------ THE DATA

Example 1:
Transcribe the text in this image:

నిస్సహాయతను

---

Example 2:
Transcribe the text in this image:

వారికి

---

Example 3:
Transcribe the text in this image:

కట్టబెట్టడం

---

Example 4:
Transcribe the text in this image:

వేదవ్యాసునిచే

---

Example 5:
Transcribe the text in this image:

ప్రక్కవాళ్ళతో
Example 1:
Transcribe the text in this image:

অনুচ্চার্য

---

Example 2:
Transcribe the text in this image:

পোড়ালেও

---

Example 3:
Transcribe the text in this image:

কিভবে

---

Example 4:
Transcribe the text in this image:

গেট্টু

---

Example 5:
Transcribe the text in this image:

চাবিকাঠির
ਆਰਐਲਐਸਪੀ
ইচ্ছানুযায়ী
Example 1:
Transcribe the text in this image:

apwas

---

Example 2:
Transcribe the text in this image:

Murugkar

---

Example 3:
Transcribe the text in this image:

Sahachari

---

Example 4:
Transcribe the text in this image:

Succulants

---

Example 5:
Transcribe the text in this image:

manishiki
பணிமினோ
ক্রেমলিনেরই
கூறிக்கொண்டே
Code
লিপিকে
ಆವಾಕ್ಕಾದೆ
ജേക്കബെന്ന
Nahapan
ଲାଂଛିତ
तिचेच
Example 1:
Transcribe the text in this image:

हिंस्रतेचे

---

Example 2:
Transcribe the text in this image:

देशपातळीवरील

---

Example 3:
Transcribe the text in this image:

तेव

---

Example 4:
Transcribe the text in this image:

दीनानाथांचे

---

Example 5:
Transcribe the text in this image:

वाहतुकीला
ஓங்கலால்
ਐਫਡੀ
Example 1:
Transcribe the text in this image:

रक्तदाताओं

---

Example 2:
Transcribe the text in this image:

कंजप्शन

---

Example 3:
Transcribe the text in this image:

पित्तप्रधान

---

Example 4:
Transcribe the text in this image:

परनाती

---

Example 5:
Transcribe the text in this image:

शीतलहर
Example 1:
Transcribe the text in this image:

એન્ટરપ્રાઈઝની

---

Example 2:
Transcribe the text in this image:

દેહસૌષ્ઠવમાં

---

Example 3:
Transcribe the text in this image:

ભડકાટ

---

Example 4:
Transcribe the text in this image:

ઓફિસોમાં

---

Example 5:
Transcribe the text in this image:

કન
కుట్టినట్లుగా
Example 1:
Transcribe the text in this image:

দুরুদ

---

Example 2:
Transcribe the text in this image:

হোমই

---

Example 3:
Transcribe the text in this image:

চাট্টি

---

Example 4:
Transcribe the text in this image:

------------

» **EXERCISE INSTRUCTIONS**
Transcribe the data. Leave every line exactly as it is.

» **SOLUTION FOR THIS EXERCISE**
Example 1:
Transcribe the text in this image:

నిస్సహాయతను

---

Example 2:
Transcribe the text in this image:

వారికి

---

Example 3:
Transcribe the text in this image:

కట్టబెట్టడం

---

Example 4:
Transcribe the text in this image:

వేదవ్యాసునిచే

---

Example 5:
Transcribe the text in this image:

ప్రక్కవాళ్ళతో
Example 1:
Transcribe the text in this image:

অনুচ্চার্য

---

Example 2:
Transcribe the text in this image:

পোড়ালেও

---

Example 3:
Transcribe the text in this image:

কিভবে

---

Example 4:
Transcribe the text in this image:

গেট্টু

---

Example 5:
Transcribe the text in this image:

চাবিকাঠির
ਆਰਐਲਐਸਪੀ
ইচ্ছানুযায়ী
Example 1:
Transcribe the text in this image:

apwas

---

Example 2:
Transcribe the text in this image:

Murugkar

---

Example 3:
Transcribe the text in this image:

Sahachari

---

Example 4:
Transcribe the text in this image:

Succulants

---

Example 5:
Transcribe the text in this image:

manishiki
பணிமினோ
ক্রেমলিনেরই
கூறிக்கொண்டே
Code
লিপিকে
ಆವಾಕ್ಕಾದೆ
ജേക്കബെന്ന
Nahapan
ଲାଂଛିତ
तिचेच
Example 1:
Transcribe the text in this image:

हिंस्रतेचे

---

Example 2:
Transcribe the text in this image:

देशपातळीवरील

---

Example 3:
Transcribe the text in this image:

तेव

---

Example 4:
Transcribe the text in this image:

दीनानाथांचे

---

Example 5:
Transcribe the text in this image:

वाहतुकीला
ஓங்கலால்
ਐਫਡੀ
Example 1:
Transcribe the text in this image:

रक्तदाताओं

---

Example 2:
Transcribe the text in this image:

कंजप्शन

---

Example 3:
Transcribe the text in this image:

पित्तप्रधान

---

Example 4:
Transcribe the text in this image:

परनाती

---

Example 5:
Transcribe the text in this image:

शीतलहर
Example 1:
Transcribe the text in this image:

એન્ટરપ્રાઈઝની

---

Example 2:
Transcribe the text in this image:

દેહસૌષ્ઠવમાં

---

Example 3:
Transcribe the text in this image:

ભડકાટ

---

Example 4:
Transcribe the text in this image:

ઓફિસોમાં

---

Example 5:
Transcribe the text in this image:

કન
కుట్టినట్లుగా
Example 1:
Transcribe the text in this image:

দুরুদ

---

Example 2:
Transcribe the text in this image:

হোমই

---

Example 3:
Transcribe the text in this image:

চাট্টি

---

Example 4:
Transcribe the text in this image:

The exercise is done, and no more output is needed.